■ Фрагмент текста ■

Русский дипломат Николай Базили не успел достичь высших дипломатических постов до большевистской революции; проведя большую часть жизни в эмиграции, не был особенно активен в эмигрантской политике. Между тем личностью он был незаурядной, и жизнь его, несмотря на передряги, выпавшие на долю его поколения, состоялась. Впрочем, не случись того, что случилось с Россией в 1917 году, он, несомненно, мог бы рассчитывать на иную биографию.
Однако по порядку. Николай Александрович Базили (де Базили), правнук одного из молдавских князей, перешедших в российское подданство после Русско-турецкой войны начала XIX века, происходил из семьи потомственных дипломатов. Его дед, Константин де Базили, был представителем России на различных международных конференциях, а в период Великих реформ Александра II посвятил себя земской деятельности. Отец Н. Базили, Александр, был старшим советником Министерства иностранных дел в ранге заместителя министра; по утверждению сына, именно он выдвинул идею о проведении конференции мира; инициатива дипломата была одобрена Николаем II, и, по призыву России, 1‐я Гаагская конференция мира состоялась в 1899 году. Неудивительно, что одним из трех российских делегатов был А. де Базили, которого сопровождал сын-студент.

■ Задания для работы ■
**1.** Перечислите всех людей, которые названы по имени во фрагменте о Николае Базили.
**2.** Выпишите из фрагмента о Николае Базили без изменений отрывок от слов «Однако по порядку.» до слов «которого сопровождал сын-студент.».

■ Блок данных ■

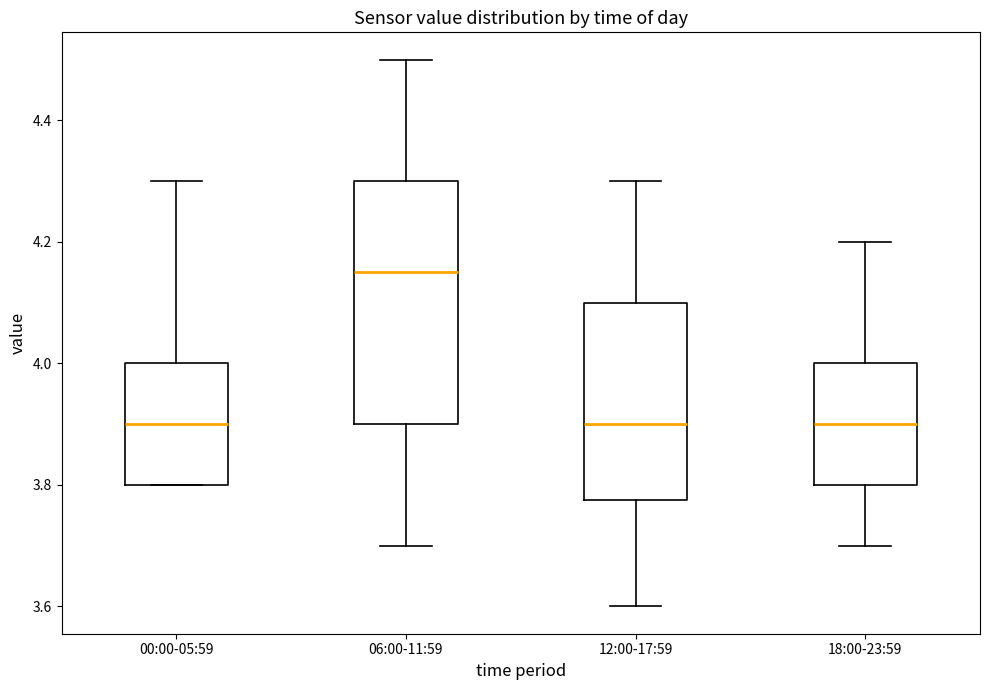

Where is the upper edge of the box for 06:00-11:59 on the y-axis? The values are not printed on the chart, so give them approximately, as read against the axis.

4.30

■ Ожидаемые ответы ■
**1.** Николай Александрович Базили (де Базили), Константин де Базили, Александр де Базили (А. де Базили), Александр II, Николай II

**2.**
Однако по порядку. Николай Александрович Базили (де Базили), правнук одного из молдавских князей, перешедших в российское подданство после Русско-турецкой войны начала XIX века, происходил из семьи потомственных дипломатов. Его дед, Константин де Базили, был представителем России на различных международных конференциях, а в период Великих реформ Александра II посвятил себя земской деятельности. Отец Н. Базили, Александр, был старшим советником Министерства иностранных дел в ранге заместителя министра; по утверждению сына, именно он выдвинул идею о проведении конференции мира; инициатива дипломата была одобрена Николаем II, и, по призыву России, 1‐я Гаагская конференция мира состоялась в 1899 году. Неудивительно, что одним из трех российских делегатов был А. де Базили, которого сопровождал сын-студент.